Un vago recuerdo (esto no es un cuento triste, aunque lo parezca)

Por Siempreenmedio @Siempreblog

No sé qué habrá sido de Luci, la chica que tenía la risa tan escandalosa como la de Loreto Valverde. El caso es que desde hace tiempo se me borró de la memoria su rostro adolescente y únicamente conservo el eco de su carcajada estridente y abundante que se disparaba en cualquier momento, en cualquier lugar y por cualquier cosa.

Tampoco sé que fue de la hermana de Amelio, que no es que no supiera bailar, sino que la pobre se cansaba muy pronto o, al menos, era así como justificaba el resto de la pandilla la especie de espasmos que le daban en pleno fervor discotequero.

Ni tan siquiera conozco que le deparó el destino al niño aquel que decía que dibujaba las mejores réplicas de Mazinger Z, pero que para mi gusto siempre le dejaba las piernas flacas y, además, no sé si por rubor o por pura incompetencia, nunca se atrevió a retratar a Afrodita A y sus explosivos pechos.

¿Qué ocurrió con Fifo? Me pregunto a veces. El hijo de doña Elba, que nos vendía baterías de cocina y singulares aparatos como el Lady Vap o el Hidrozono, un revolucionario artilugio para la década de los 80 con el que se podía generar ozono a escala doméstica y que, según el manual de instrucciones, contenía múltiples propiedades higiénicas y depurativas.

No me acuerdo en qué instante se desvaneció de mis referentes cotidianos Adeni, cuyo nombre, según me contaron cuando era chico (el más chico de todos), procedía de la fusión de los nombres de su madre (Adela) y su padre (Nicolás); una bonita historia de la que, sin embargo, ahora empiezo a dudar de su veracidad.

Desconozco qué fue del señor al que todos llamaban por su apellido y que los domingos ventosos nos hacía cometas de papel celofán que rara vez volaban o del cónsul don Jesús E. Márquez Moreno (del que nunca supimos el significado de la E) y sus interminables discursos, en justa liza por su extensión con los de Fidel o del eterno vicepresidente, don Manuel Espuela, y su carismático bigote de mariachi.

En qué recóndito cuadrante se le ocurrió a mi cerebro colocar el recuerdo de don Tarsicio con sus gafas de culo de botella y su malhumor de postureo que, en realidad escondía un corazón de miga de pan, dónde diantres puso todos los datos que llegué a acumular sobre Nono, el primer amor de mi hermana y al que yo tenía como referente de chico mayor, o de su hermana pequeña Mary, con su resplandeciente melena oxigenada, de la que yo creí que, por reciprocidad, algún día debería convertirse en mi novia.

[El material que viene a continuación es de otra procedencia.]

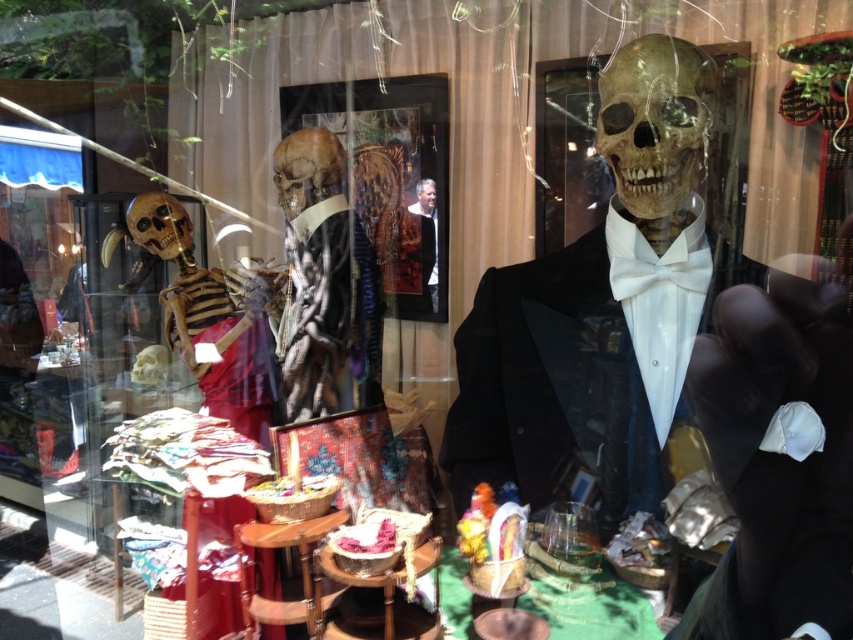
Which is more to the right, smooth beige skull at center or white satin bow tie at center?

white satin bow tie at center is more to the right.

Which is more to the left, smooth beige skull at center or white satin bow tie at center?

Positioned to the left is smooth beige skull at center.

Locate an element on the screen. smooth beige skull at center is located at coordinates (654, 122).

Does white satin bow tie at center appear on the right side of smooth leather jacket at center?

Indeed, white satin bow tie at center is positioned on the right side of smooth leather jacket at center.

Which is behind, point (639, 250) or point (434, 248)?

Point (434, 248)

Which is in front, point (634, 282) or point (425, 292)?

Positioned in front is point (634, 282).

The image size is (853, 640). What are the coordinates of `white satin bow tie at center` in the screenshot? It's located at pyautogui.click(x=656, y=266).

Which is above, matte black tuxedo at center or matte brown skeleton at center?

matte brown skeleton at center is higher up.

Who is positioned more to the left, matte black tuxedo at center or matte brown skeleton at center?

matte brown skeleton at center is more to the left.

Is point (584, 236) positioned after point (334, 244)?

No.

Identify the location of matte black tuxedo at center. The height and width of the screenshot is (640, 853). (596, 307).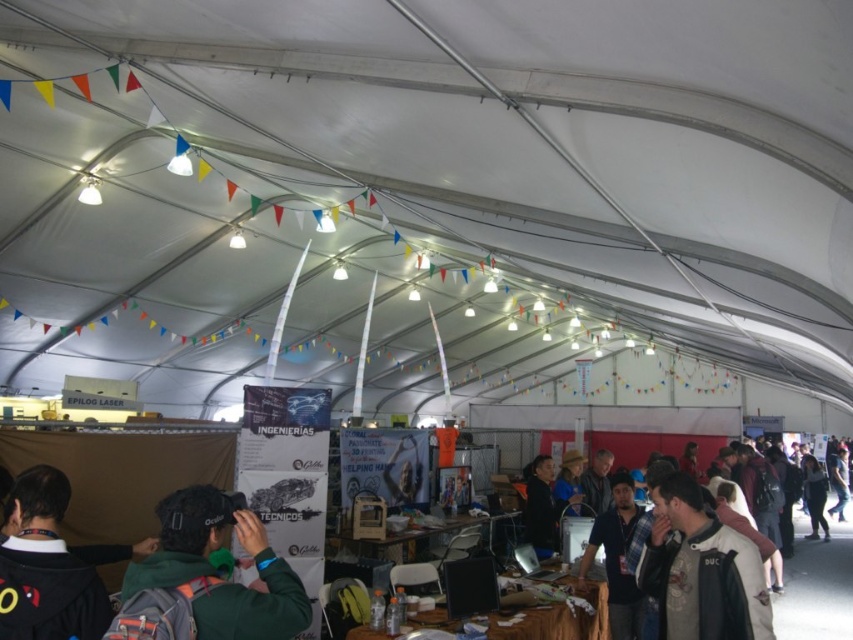
Question: Does dark brown leather jacket at lower right have a greater width compared to dark gray jacket at center?

Choices:
 (A) no
 (B) yes

Answer: (A)

Question: Does dark blue jacket at lower right have a lesser width compared to wooden table at center?

Choices:
 (A) no
 (B) yes

Answer: (A)

Question: Among these points, which one is farthest from the camera?

Choices:
 (A) (680, 608)
 (B) (74, 595)
 (C) (583, 586)

Answer: (C)

Question: Based on their relative distances, which object is farther from the dark blue shirt at center?

Choices:
 (A) dark green hoodie at lower left
 (B) dark brown leather jacket at lower right
 (C) dark blue jacket at lower right
 (D) green fleece jacket at center

Answer: (C)

Question: Estimate the real-world distances between objects in this image. Which object is farther from the dark blue shirt at center?

Choices:
 (A) dark gray jacket at center
 (B) green fleece jacket at center

Answer: (B)

Question: Is dark blue jacket at lower right below wooden table at center?

Choices:
 (A) yes
 (B) no

Answer: (A)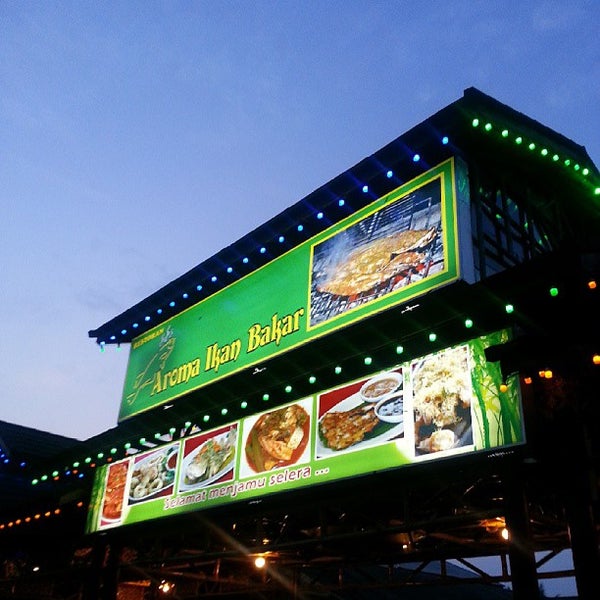
This screenshot has height=600, width=600. Identify the location of bowl. (389, 414), (380, 383).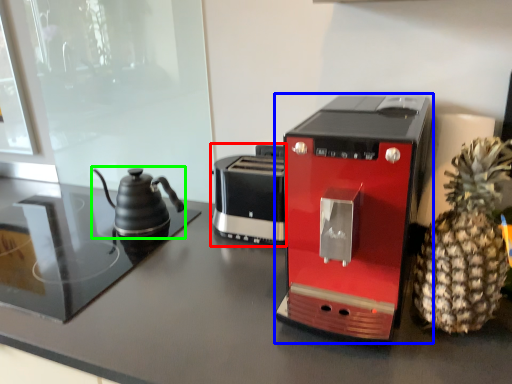
Question: Estimate the real-world distances between objects in this image. Which object is farther from toaster (highlighted by a red box), coffee maker (highlighted by a blue box) or kettle (highlighted by a green box)?

Choices:
 (A) coffee maker
 (B) kettle

Answer: (A)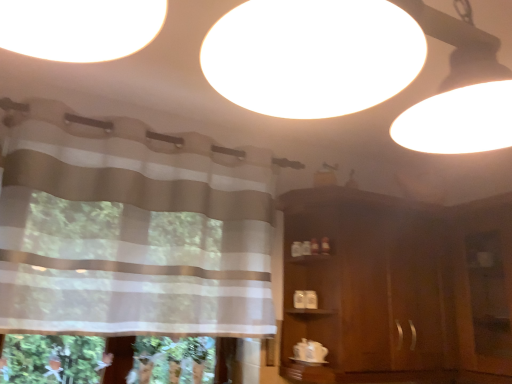
From the picture: Measure the distance between transparent plastic screen door at right and camera.

transparent plastic screen door at right and camera are 1.92 meters apart from each other.

At what (x,y) coordinates should I click in order to perform the action: click on brown wooden dresser at right. Please return your answer as a coordinate pair (x, y). Image resolution: width=512 pixels, height=384 pixels. Looking at the image, I should click on (401, 287).

Consider the image. Is striped fabric curtain at upper left surrounded by transparent plastic screen door at right?

No, striped fabric curtain at upper left is not a part of transparent plastic screen door at right.

Can you confirm if transparent plastic screen door at right is positioned to the left of striped fabric curtain at upper left?

No, transparent plastic screen door at right is not to the left of striped fabric curtain at upper left.

Can you confirm if transparent plastic screen door at right is shorter than striped fabric curtain at upper left?

No.

Is transparent plastic screen door at right directly adjacent to brown wooden dresser at right?

No, transparent plastic screen door at right is not making contact with brown wooden dresser at right.

How far apart are transparent plastic screen door at right and brown wooden dresser at right?

The distance of transparent plastic screen door at right from brown wooden dresser at right is 10.11 inches.

Between transparent plastic screen door at right and brown wooden dresser at right, which one has larger width?

With larger width is brown wooden dresser at right.

Between transparent plastic screen door at right and brown wooden dresser at right, which one is positioned behind?

Positioned behind is brown wooden dresser at right.

Can you tell me how much brown wooden dresser at right and striped fabric curtain at upper left differ in facing direction?

The facing directions of brown wooden dresser at right and striped fabric curtain at upper left are 7.93 degrees apart.

In the image, there is a striped fabric curtain at upper left. At what (x,y) coordinates should I click in order to perform the action: click on dresser below it (from the image's perspective). Please return your answer as a coordinate pair (x, y). This screenshot has height=384, width=512. Looking at the image, I should click on (401, 287).

Looking at this image, from a real-world perspective, is brown wooden dresser at right positioned above or below striped fabric curtain at upper left?

brown wooden dresser at right is below striped fabric curtain at upper left.

Is brown wooden dresser at right behind striped fabric curtain at upper left?

Yes, it is behind striped fabric curtain at upper left.

Is striped fabric curtain at upper left oriented away from transparent plastic screen door at right?

No, transparent plastic screen door at right is not at the back of striped fabric curtain at upper left.

Locate an element on the screen. The image size is (512, 384). curtain that appears above the transparent plastic screen door at right (from the image's perspective) is located at coordinates (130, 229).

From the picture: Can you confirm if striped fabric curtain at upper left is positioned to the right of transparent plastic screen door at right?

Incorrect, striped fabric curtain at upper left is not on the right side of transparent plastic screen door at right.

In terms of height, does striped fabric curtain at upper left look taller or shorter compared to transparent plastic screen door at right?

Clearly, striped fabric curtain at upper left is shorter compared to transparent plastic screen door at right.

Find the location of a particular element. This screenshot has height=384, width=512. screen door lying on the right of brown wooden dresser at right is located at coordinates (487, 301).

Who is shorter, brown wooden dresser at right or transparent plastic screen door at right?

Standing shorter between the two is transparent plastic screen door at right.

Is brown wooden dresser at right not close to transparent plastic screen door at right?

No.

Is brown wooden dresser at right not inside transparent plastic screen door at right?

Yes, brown wooden dresser at right is located beyond the bounds of transparent plastic screen door at right.

Are striped fabric curtain at upper left and brown wooden dresser at right making contact?

They are not placed beside each other.

Considering the sizes of objects striped fabric curtain at upper left and brown wooden dresser at right in the image provided, who is wider, striped fabric curtain at upper left or brown wooden dresser at right?

Wider between the two is brown wooden dresser at right.

From the image's perspective, would you say striped fabric curtain at upper left is positioned over brown wooden dresser at right?

Yes.

What's the angular difference between striped fabric curtain at upper left and brown wooden dresser at right's facing directions?

7.93 degrees separate the facing orientations of striped fabric curtain at upper left and brown wooden dresser at right.

In the image, there is a transparent plastic screen door at right. Identify the location of curtain above it (from the image's perspective). This screenshot has height=384, width=512. (130, 229).

Find the location of a particular element. screen door below the brown wooden dresser at right (from the image's perspective) is located at coordinates (487, 301).

Looking at this image, when comparing their distances from transparent plastic screen door at right, does striped fabric curtain at upper left or brown wooden dresser at right seem closer?

brown wooden dresser at right lies closer to transparent plastic screen door at right than the other object.

Looking at this image, which object lies nearer to the anchor point brown wooden dresser at right, striped fabric curtain at upper left or transparent plastic screen door at right?

Among the two, transparent plastic screen door at right is located nearer to brown wooden dresser at right.

Looking at the image, which one is located closer to brown wooden dresser at right, transparent plastic screen door at right or striped fabric curtain at upper left?

transparent plastic screen door at right lies closer to brown wooden dresser at right than the other object.

From the image, which object appears to be nearer to striped fabric curtain at upper left, brown wooden dresser at right or transparent plastic screen door at right?

Among the two, brown wooden dresser at right is located nearer to striped fabric curtain at upper left.

Looking at the image, which one is located further to transparent plastic screen door at right, brown wooden dresser at right or striped fabric curtain at upper left?

striped fabric curtain at upper left is positioned further to the anchor transparent plastic screen door at right.

Looking at the image, which one is located further to striped fabric curtain at upper left, transparent plastic screen door at right or brown wooden dresser at right?

transparent plastic screen door at right.

In order to click on dresser between striped fabric curtain at upper left and transparent plastic screen door at right from left to right in this screenshot , I will do `click(401, 287)`.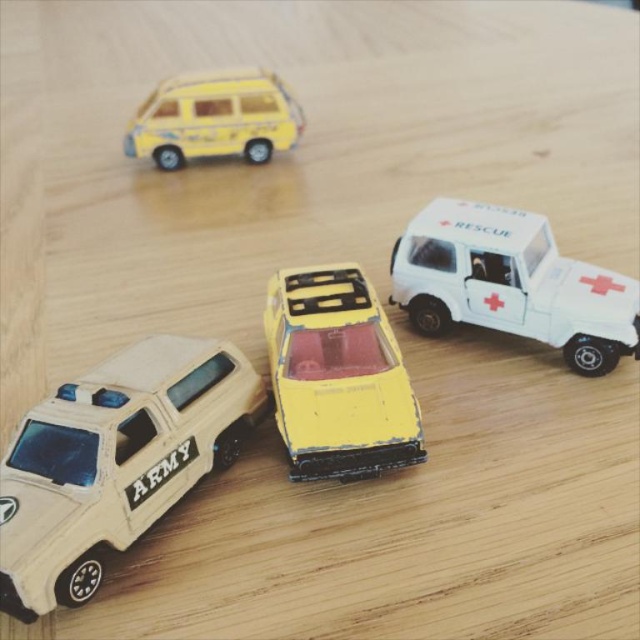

Qué fue de Alfredo, aquel profesor risueño de finales de los 70 que fue el primero que nos pidió que no le tratáramos de Don; de Fermín, el vecino serio y comedido al que solo se le escapaba un gesto feliz cuando mostraba su colección de monedas antiguas; de la mujer que siempre llevaba un turbante; el mecánico que en lugar de restos de grasa tenía las manos llenas de manchas de melancolía; de la chica enferma de bocio; de la que vestía como Laura Ingalls de la Casa de la Pradera; de Fernandito, el que iba para campeón de tenis mundial, pero se quedó en niño promesa; de Aurora, la chica con fama de díscola que me cuidaba en la parada de guagua cuando esperaba la llegada del micro del colegio; del Parris, que siempre iba perfumado cuando los hombres apenas se lavaban la cara o de Orlando el del guante y su icónica toalla roja que usaba para despistar al rival.

Por nuestra vida va pasando gente que, durante un tiempo indeterminado, es importante para nosotros y que, de repente, se esfuman para siempre dejando apenas un leve rastro de su existencia en nuestra memoria que suele permanecer oculto hasta que, un día como el de hoy, emergen de nuevo sin saber por qué.

Yo mismo, que para muchos soy el hijo de Charly, el padre de Marta y de Daniel, el prometedor aprendiz de poeta que ahora solo saca fotos a los amaneceres, las nubes y las farolas o el tonto que ve cortinas de humo por todas partes, seré también un vago recuerdo para viejos amigos, antiguos vecinos y excompañeros de clase o de trabajo; una laguna o un borrón en la secuencia temporal de su cerebro que, tal vez, un día (no necesariamente triste) reaparezca de manera repentina y fugaz para recordarles que una vez transité por sus vidas y ellos por la mía.